Harborton Habitat Restoration

Restoring wetland habitat for wildlife along the Willamette River

Harborton is a 74-acre PGE property located along the Willamette River in Northwest Portland’s industrial corridor. The site includes both wetlands and a PGE substation, and is a prime location for restoring wildlife habitat within the Portland Harbor Superfund site.

The site is one of the largest known breeding grounds for northern red-legged frogs, an amphibian species classified as “sensitive” by the state of Oregon. Additionally, the Harborton wetlands are situated where the Willamette River meets Multnomah Channel – a perfect spot for juvenile salmon to rest and grow on their way to the Pacific Ocean.

By constructing side-channel habitat for fish, removing invasive species and planting native vegetation, PGE plans to transform Harborton – property we’ve owned for 80 years – into a haven for wildlife. This restoration work began in June 2020. PGE will monitor and maintain the site for a decade after restoration is complete, then donate the property to a land trust for ongoing protection.

Northern red-legged frog
Each year, northern red-legged frogs migrate from the hills of Forest Park to the attractive breeding grounds in the Harborton wetlands. To reach Harborton, the frogs must cross busy Highway 30. With the help of volunteers, the frogs are collected, placed in buckets and safely transported to Harborton across the dangerous road. Learn more about these frog champions on the Forest Park Conservancy website.

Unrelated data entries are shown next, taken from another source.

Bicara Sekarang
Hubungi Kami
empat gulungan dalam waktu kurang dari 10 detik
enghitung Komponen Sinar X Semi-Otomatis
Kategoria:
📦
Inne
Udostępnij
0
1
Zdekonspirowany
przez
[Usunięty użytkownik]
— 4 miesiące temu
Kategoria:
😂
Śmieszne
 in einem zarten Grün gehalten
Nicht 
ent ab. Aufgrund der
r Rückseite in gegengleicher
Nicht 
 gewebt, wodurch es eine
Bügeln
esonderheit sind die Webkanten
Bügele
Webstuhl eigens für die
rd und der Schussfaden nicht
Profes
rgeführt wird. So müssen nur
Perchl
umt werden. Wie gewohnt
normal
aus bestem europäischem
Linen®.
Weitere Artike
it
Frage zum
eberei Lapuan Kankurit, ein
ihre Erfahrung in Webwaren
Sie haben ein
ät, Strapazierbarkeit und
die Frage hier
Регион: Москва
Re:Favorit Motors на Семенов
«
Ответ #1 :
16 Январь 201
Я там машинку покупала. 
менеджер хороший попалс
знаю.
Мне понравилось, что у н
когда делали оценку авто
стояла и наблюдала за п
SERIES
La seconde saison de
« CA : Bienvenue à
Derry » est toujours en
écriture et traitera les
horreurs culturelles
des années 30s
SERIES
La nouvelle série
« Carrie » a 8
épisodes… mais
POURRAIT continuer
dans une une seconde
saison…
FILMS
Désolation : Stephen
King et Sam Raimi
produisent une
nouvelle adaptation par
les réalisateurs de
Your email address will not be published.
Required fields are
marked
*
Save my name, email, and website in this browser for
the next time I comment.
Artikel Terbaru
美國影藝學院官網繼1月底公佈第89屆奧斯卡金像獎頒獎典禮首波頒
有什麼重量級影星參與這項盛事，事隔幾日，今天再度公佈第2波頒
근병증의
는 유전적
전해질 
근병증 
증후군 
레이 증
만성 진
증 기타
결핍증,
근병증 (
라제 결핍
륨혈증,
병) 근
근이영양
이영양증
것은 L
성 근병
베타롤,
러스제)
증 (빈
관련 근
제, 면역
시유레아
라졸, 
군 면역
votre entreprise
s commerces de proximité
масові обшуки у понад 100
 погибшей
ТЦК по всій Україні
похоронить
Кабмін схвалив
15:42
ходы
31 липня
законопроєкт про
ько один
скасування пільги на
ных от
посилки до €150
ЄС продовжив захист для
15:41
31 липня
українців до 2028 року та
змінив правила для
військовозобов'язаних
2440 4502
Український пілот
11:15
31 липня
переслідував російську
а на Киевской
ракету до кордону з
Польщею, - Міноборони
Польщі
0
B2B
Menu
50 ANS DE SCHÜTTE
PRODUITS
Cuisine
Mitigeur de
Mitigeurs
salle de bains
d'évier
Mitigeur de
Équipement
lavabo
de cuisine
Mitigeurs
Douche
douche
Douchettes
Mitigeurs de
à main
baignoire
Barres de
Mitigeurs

Our restoration efforts include:

  • Constructing a channel that connects the interior of the site to the Willamette River, providing rearing habitat for out-migrating juvenile salmonids and Pacific lamprey, both listed as threatened under the Endangered Species Act.
  • Placing 80,000 native plants and managing invasive species to restore and enhance the bottomland floodplain that was lost over time to industrial development.
  • Preserving attractive breeding and rearing habitat for northern red-legged frogs.

Reed canarygrass
The prevalence of reed canarygrass is one of the biggest problems at Harborton because this invasive species takes over wetlands, pushing out other native plants without providing any benefits to wildlife. We plan to remove as much reed canarygrass as possible during restoration.